'''

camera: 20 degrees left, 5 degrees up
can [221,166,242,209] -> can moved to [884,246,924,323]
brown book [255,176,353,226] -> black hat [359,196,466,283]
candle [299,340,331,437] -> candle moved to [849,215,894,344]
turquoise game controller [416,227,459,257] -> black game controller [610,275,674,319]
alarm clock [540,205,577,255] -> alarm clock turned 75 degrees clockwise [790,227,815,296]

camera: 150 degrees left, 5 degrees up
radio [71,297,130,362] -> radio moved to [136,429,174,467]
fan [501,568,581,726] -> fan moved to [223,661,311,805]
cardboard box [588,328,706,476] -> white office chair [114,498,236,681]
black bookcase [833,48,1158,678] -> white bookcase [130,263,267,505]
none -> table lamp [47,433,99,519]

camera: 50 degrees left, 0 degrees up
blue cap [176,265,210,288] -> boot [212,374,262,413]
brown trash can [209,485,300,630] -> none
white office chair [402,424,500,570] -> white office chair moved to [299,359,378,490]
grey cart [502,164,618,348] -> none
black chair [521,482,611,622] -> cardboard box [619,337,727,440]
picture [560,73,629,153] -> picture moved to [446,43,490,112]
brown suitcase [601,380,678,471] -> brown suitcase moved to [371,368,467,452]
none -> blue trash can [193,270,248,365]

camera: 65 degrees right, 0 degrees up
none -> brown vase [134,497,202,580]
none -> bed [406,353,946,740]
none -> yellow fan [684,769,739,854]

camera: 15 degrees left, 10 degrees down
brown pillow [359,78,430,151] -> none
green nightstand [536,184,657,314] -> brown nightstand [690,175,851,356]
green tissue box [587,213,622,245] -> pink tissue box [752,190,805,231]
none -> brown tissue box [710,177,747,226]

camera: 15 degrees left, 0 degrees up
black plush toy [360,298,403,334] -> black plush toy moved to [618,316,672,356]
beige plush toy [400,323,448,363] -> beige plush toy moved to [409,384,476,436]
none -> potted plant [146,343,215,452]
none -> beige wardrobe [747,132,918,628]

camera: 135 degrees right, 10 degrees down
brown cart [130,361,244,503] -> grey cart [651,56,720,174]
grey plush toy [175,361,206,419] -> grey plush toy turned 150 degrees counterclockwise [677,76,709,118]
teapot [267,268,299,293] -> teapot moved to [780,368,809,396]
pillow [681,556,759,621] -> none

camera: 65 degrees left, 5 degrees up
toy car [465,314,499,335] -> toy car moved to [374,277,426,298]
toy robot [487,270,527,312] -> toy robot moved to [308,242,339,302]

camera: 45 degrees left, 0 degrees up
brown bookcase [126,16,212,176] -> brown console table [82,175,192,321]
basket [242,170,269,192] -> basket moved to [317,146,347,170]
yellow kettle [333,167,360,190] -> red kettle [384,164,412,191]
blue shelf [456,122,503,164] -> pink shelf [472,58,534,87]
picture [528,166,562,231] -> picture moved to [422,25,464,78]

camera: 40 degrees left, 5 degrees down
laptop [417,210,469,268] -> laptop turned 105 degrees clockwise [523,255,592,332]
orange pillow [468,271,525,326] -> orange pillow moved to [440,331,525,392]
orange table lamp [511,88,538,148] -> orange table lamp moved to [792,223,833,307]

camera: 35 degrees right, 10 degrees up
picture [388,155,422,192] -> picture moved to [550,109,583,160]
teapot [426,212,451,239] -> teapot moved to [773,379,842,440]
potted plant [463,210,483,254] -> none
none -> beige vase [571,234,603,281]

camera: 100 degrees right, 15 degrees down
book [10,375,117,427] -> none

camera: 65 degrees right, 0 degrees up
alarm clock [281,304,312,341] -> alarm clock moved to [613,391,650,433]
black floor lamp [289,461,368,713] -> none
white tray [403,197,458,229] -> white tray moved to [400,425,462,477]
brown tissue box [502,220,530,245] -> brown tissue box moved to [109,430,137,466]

'''

YOUR ASSIGNMENT
Total the lines of the data that include the word "chair", and give that total as the sole response.

RESULT BELOW
3